Endişeli görünüyor, "Ne oldu?" diye soruyor nefesini toparlarken.
"Kanıyorum ve durmuyor," diyorum. Mark kot pantolonuma bakıyor ve gözleri büyüyor. "Ölüyor muyum?" diye hıçkırıyorum. Hemen yanıma koşup beni kollarına alıyor. Merdivenlerden hızla inip beni arabaya koyuyor. Her şeyi kilitlerken ben ağlamaya devam ediyorum, sonra direksiyonun arkasına geçiyor. "Karnım çok ağrıyor," diyerek karnımı sarıyorum.
"Her şey yoluna girecek," diyor ama bana pek inandırıcı gelmiyor.
"Sanırım cennete gidip sonunda annemin yanına kavuşacağım," diyorum gözyaşları arasında.
"Böyle şeyler söyleme," diyor ve yola odaklanıyor. Hastaneye varıyoruz ve beni kucaklayarak içeri taşıyor.

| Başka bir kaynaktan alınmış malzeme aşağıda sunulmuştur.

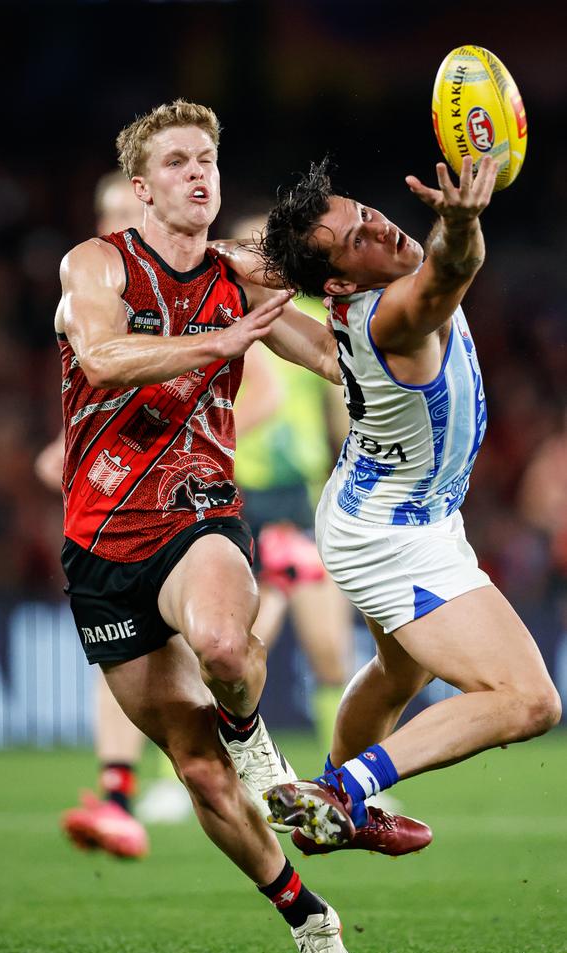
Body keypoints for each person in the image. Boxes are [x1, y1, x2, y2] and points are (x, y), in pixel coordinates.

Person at [56, 99, 361, 953]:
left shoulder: (240, 273)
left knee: (228, 644)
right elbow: (104, 359)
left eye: (209, 161)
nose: (199, 174)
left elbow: (324, 353)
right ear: (143, 188)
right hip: (102, 539)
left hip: (200, 507)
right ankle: (307, 914)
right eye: (180, 162)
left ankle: (250, 727)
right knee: (197, 772)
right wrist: (220, 340)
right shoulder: (95, 265)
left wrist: (400, 359)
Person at [255, 155, 562, 853]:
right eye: (358, 237)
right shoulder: (395, 315)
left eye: (366, 211)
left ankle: (339, 806)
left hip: (377, 512)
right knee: (530, 700)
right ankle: (341, 792)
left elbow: (321, 348)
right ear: (338, 280)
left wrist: (225, 265)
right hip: (397, 535)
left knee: (399, 671)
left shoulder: (351, 304)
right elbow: (451, 274)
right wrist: (460, 224)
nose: (382, 228)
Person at [36, 172, 192, 864]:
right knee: (123, 655)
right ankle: (125, 794)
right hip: (114, 507)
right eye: (109, 213)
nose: (119, 223)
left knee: (201, 647)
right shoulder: (90, 293)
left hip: (187, 496)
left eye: (130, 209)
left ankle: (195, 778)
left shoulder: (189, 282)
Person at [232, 213, 354, 754]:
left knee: (329, 647)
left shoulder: (312, 322)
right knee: (234, 651)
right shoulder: (218, 324)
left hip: (303, 500)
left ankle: (348, 775)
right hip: (236, 500)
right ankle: (186, 781)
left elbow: (345, 415)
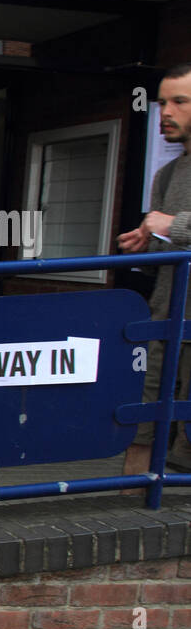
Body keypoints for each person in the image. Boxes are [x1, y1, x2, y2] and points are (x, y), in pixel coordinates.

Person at [118, 62, 191, 476]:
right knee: (142, 418)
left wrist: (174, 225)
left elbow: (177, 230)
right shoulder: (167, 173)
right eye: (163, 101)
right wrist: (145, 248)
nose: (165, 111)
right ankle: (126, 512)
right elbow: (169, 256)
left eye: (179, 101)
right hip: (165, 319)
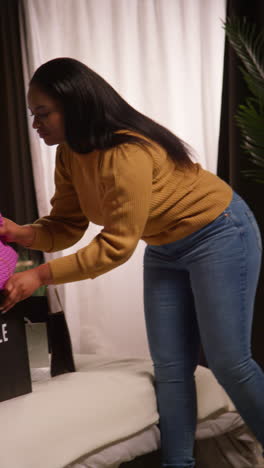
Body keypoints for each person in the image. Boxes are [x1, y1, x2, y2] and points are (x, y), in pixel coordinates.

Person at [0, 57, 263, 467]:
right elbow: (68, 224)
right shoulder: (69, 155)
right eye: (33, 114)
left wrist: (40, 275)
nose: (36, 124)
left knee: (230, 362)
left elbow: (116, 246)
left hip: (219, 232)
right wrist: (23, 234)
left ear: (76, 105)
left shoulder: (126, 152)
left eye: (43, 113)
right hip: (164, 246)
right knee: (171, 368)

Doktor her şeyi kontrol ediyor ve sorular soruyor. Mark, vasim olarak bir yanda duruyor. Gerçekten endişeli görünüyor ve ben de öyleyim. "Ölüyor muyum?" diye doktora, Mark'a sorduğumdan daha sakin bir şekilde soruyorum.
Doktor gülümseyerek, "Hayır, sadece regl olmuşsun."
"Lan," diye Mark'ın mırıldandığını duyuyorum, elini saçlarının arasından geçiriyor, rahatlamış görünüyor.
"Yani iyiyim?" diye soruyorum.
"Evet, işte mide krampların için ağrı kesiciler ve işte hijyenik pedler," diyor doktor.
Birden düşüncelerimden sıyrıldım. "Gri?" Mark'a bakıyorum, endişeli görünüyor. "İyi misin?" diye soruyor.
"Evet, sadece bir şeyi hatırladım. Mark, Sternpoint'e geri dönmeyeceğim," diyorum.
"Bu durumda, eğer giyinmezsen Sternpoint'e elveda diyebilirsin ve bir daha beni görmek zorunda kalmazsın," diyor çenesini sıkarak. "Gerçekten istediğin bu mu? Çünkü en son kontrol ettiğimde beni istiyordun," diyor.
"Belki de en iyisi bu. Beni iş için istiyorsun, kendim için değil, hatırlıyor musun?" diye hatırlatıyorum. Benden uzaklaşıp elini saçlarının arasından geçiriyor.
"Ben seni sen olduğun için istiyorum, Gri. Bana daha önce hissetmediğim şeyleri hissettiriyorsun. Duygularımı insanlara söylemeye alışkın değilim. İlk kez ofisime girdiğini gördüğümde seni istedim. Çabalıyorum ve eğer benim için geri dönmek istemiyorsan, seni hiç rahatsız etmem," diyor ve beni geride bırakarak çıkıyor, söylediklerini işlemeye çalışıyorum.
Giyinmem gerek çünkü hala bir işe ve işime ihtiyacım var. Bu yüzden aceleyle giyiniyorum, Mark çoktan gitmiş. Duygularımı bir kenara bırakıyorum ve acele ediyorum. İşe vardığımda onunla her şeyi düzeltmek istiyorum.